• _Excerpt_:
If your sales team is doing things ten different ways, deals slip through the cracks and results are all over the place. You want consistency, but nobody wants to be buried in process for the sake of process. This guide is for sales leaders, ops folks, and anyone sick of reinventing the wheel—especially if you’re eyeing Prelay as your tool to get everyone on the same page with templates that actually get used.
Let’s get practical about how to use Prelay templates to standardize your sales process, keep reps focused, and avoid the usual process headaches.
Why Standardize with Templates in the First Place?
Before you dive in, be honest: is your sales process documented somewhere, or is it “tribal knowledge”? If it’s the latter, you’re not alone. Here’s why templates matter:
- Consistency: Deals move forward the same way, no matter who’s running them.
- Fewer costly mistakes: Steps don’t get skipped, and key info doesn’t get lost.
- Faster onboarding: New reps don’t have to guess what “the process” is.
- Spot weak points: If deals stall, it’s easier to see where things break down.
But let’s be clear—templates are only useful if people use them. Overcomplicated, rigid templates just slow everyone down. The goal: just enough structure to help, but not so much that it strangles your team.
Step 1: Map Out the Real Sales Process (Not the Fantasy Version)

• _What you should do_:
Rewrite the part of the sales templates guide that begins with "Before you dive" and ends with "who’s running them.", replacing "tribal knowledge" with "unwritten know-how".

• _Provided data_:
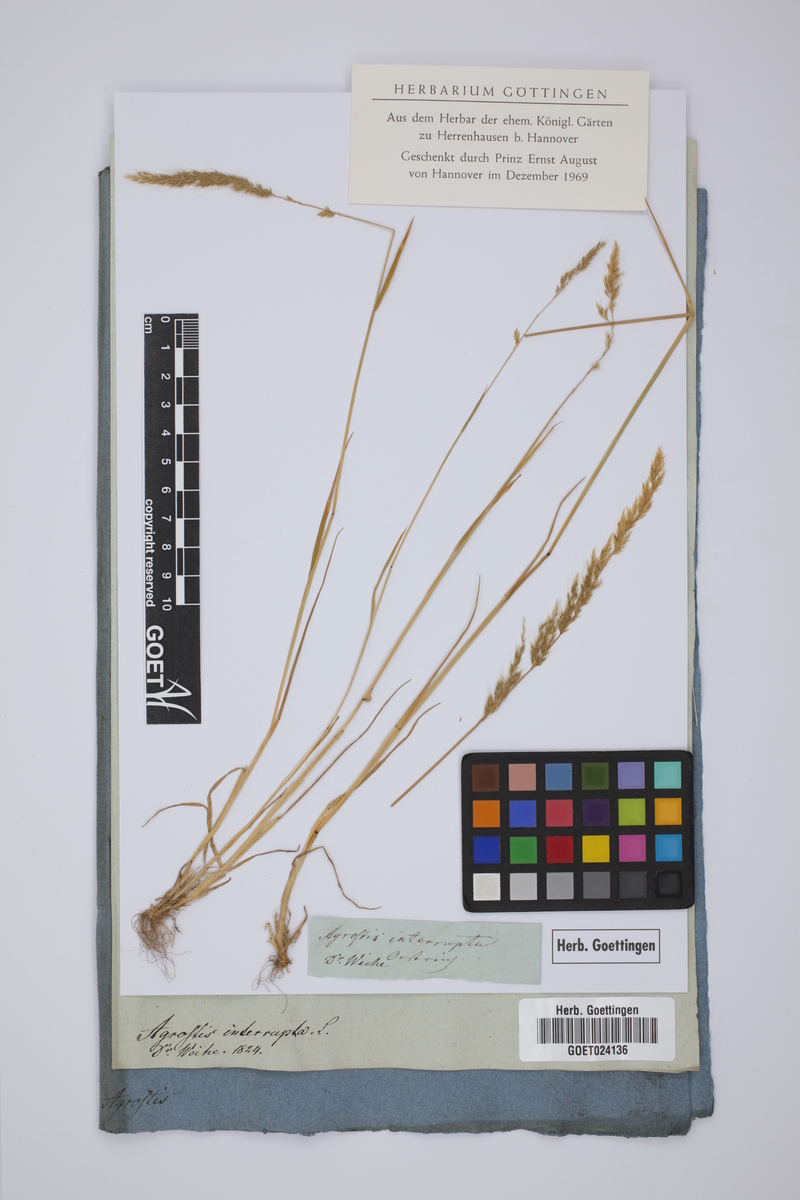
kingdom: Plantae
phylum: Tracheophyta
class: Liliopsida
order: Poales
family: Poaceae
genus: Apera
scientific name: Apera interrupta
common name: Dense silky-bent
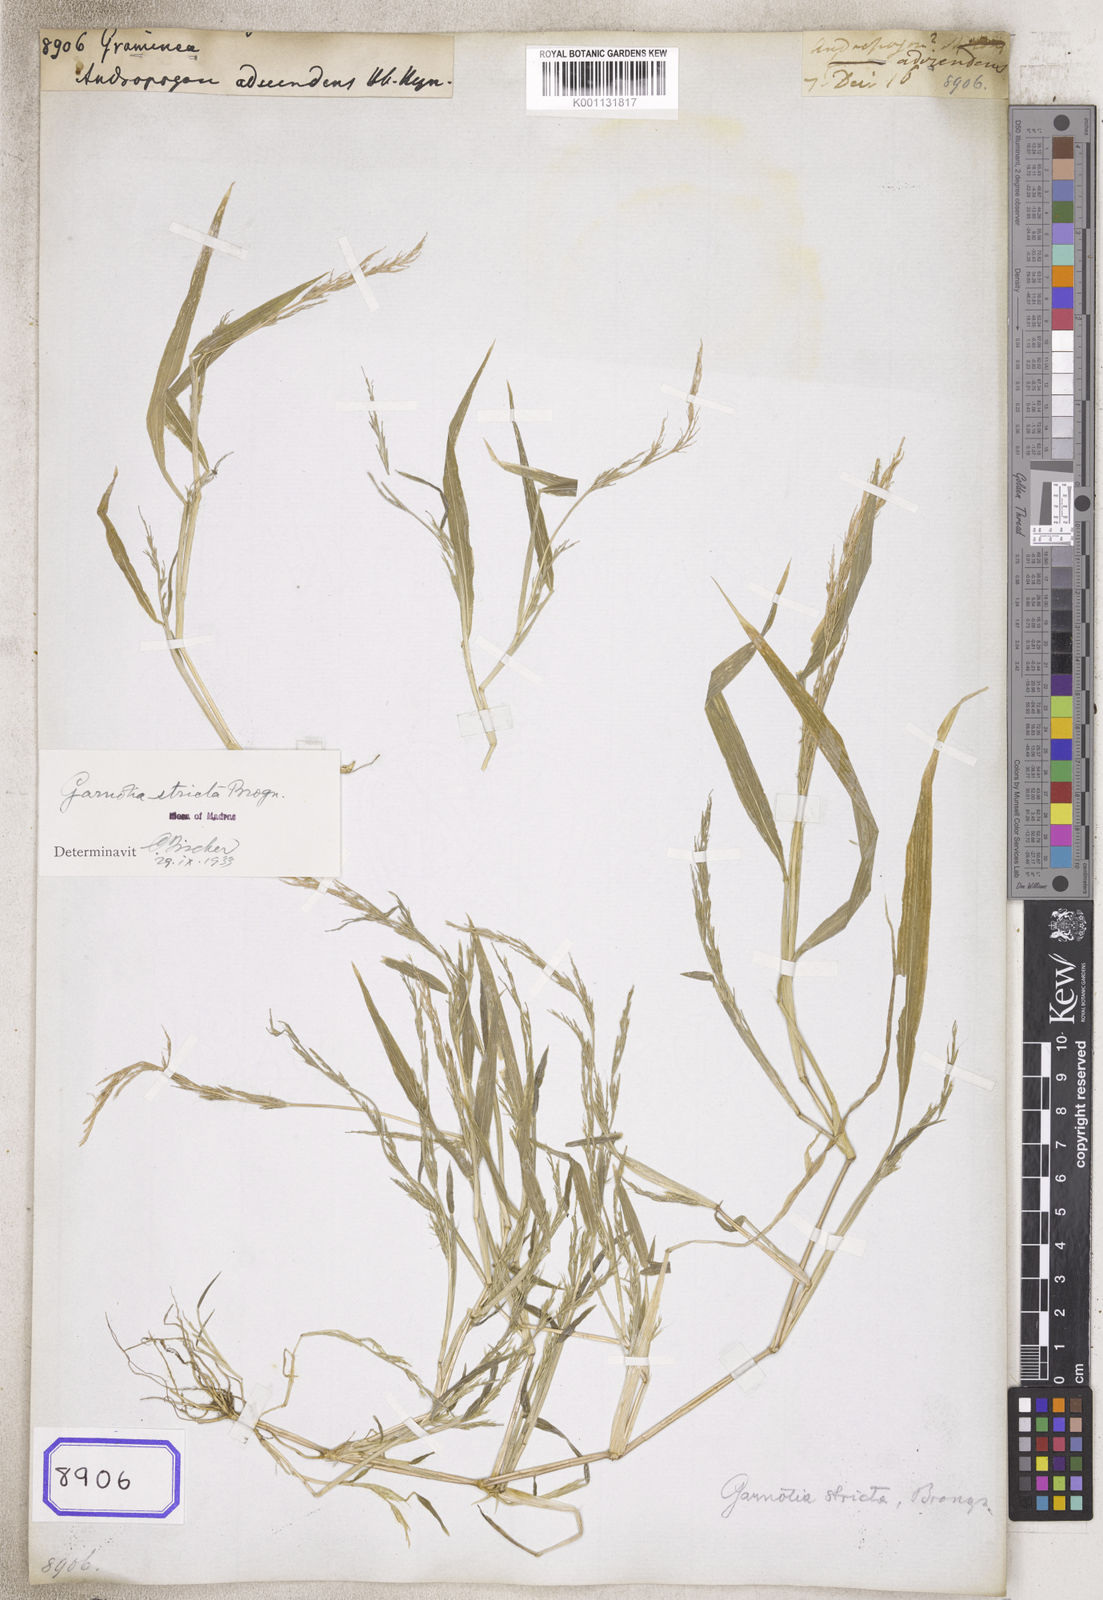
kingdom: Plantae
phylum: Tracheophyta
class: Liliopsida
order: Poales
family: Poaceae
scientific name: Poaceae
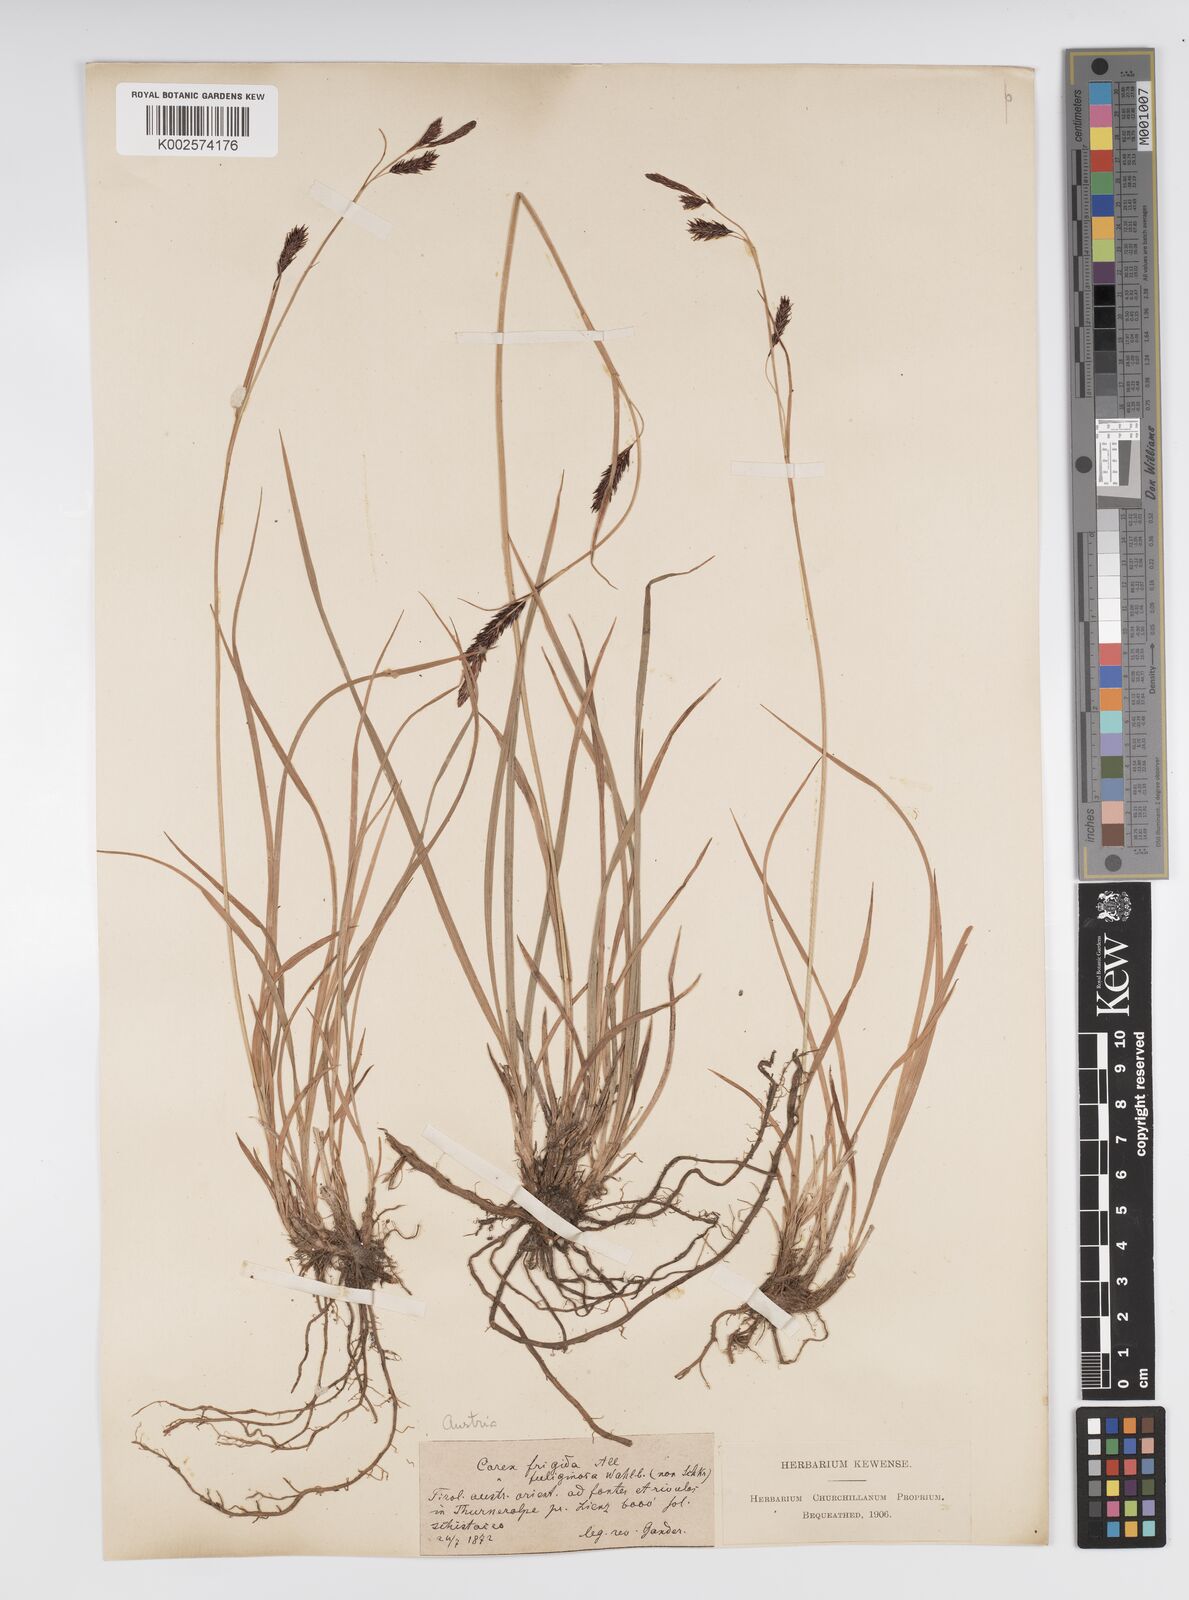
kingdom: Plantae
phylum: Tracheophyta
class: Liliopsida
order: Poales
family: Cyperaceae
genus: Carex
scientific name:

• _Task output_:
Before you dive in, be honest: is your sales process documented somewhere, or is it “unwritten know-how”? If it’s the latter, you’re not alone. Here’s why templates matter:
- Consistency: Deals move forward the same way, no matter who’s running them.